**Stored data:**
────────

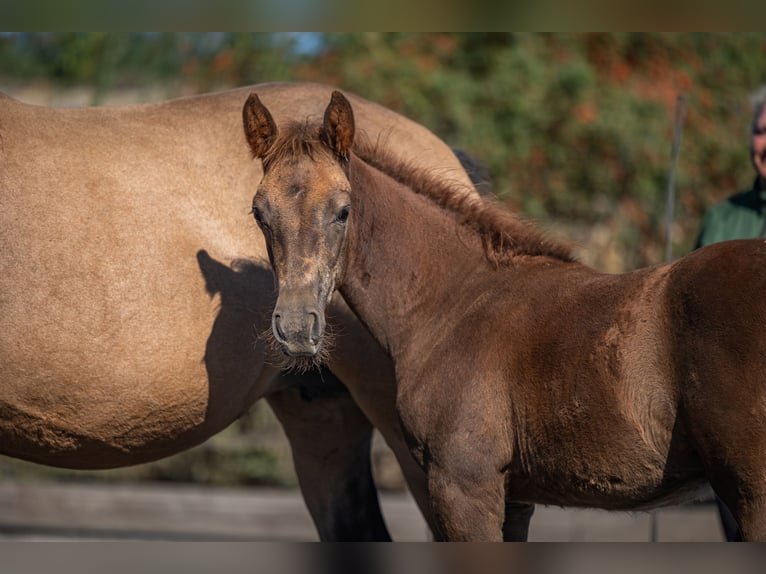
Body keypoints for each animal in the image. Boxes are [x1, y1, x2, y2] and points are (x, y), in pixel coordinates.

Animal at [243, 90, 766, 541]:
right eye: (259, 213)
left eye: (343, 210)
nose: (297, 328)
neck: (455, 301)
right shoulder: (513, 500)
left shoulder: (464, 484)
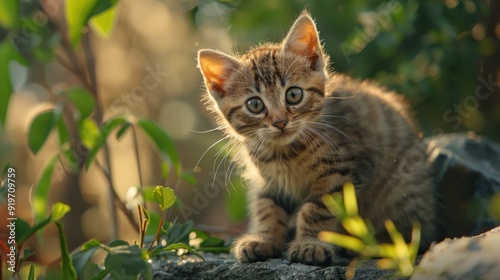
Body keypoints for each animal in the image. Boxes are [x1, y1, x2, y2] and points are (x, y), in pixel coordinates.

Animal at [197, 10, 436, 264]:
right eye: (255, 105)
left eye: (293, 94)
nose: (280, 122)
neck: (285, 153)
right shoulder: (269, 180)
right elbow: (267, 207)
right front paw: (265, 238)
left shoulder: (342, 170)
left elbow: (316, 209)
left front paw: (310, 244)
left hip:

────────

**Assigned task:** Set down, in exact form, only the lines that start at the one containing "right eye: (259, 213)" and finish at the last line of the material; pictures do not go in.

**Solution below:**
right eye: (259, 213)
left eye: (343, 210)
nose: (297, 328)
neck: (455, 301)
right shoulder: (513, 500)
left shoulder: (464, 484)
Body keypoints for each animal in the image. Boxes are [x1, y1, x2, y2] and points are (x, y), in pixel coordinates.

Animal at [197, 10, 436, 264]:
right eye: (255, 105)
left eye: (293, 94)
nose: (280, 122)
neck: (285, 153)
right shoulder: (269, 180)
right elbow: (267, 207)
right front paw: (265, 238)
left shoulder: (342, 170)
left elbow: (316, 209)
left front paw: (310, 244)
left hip:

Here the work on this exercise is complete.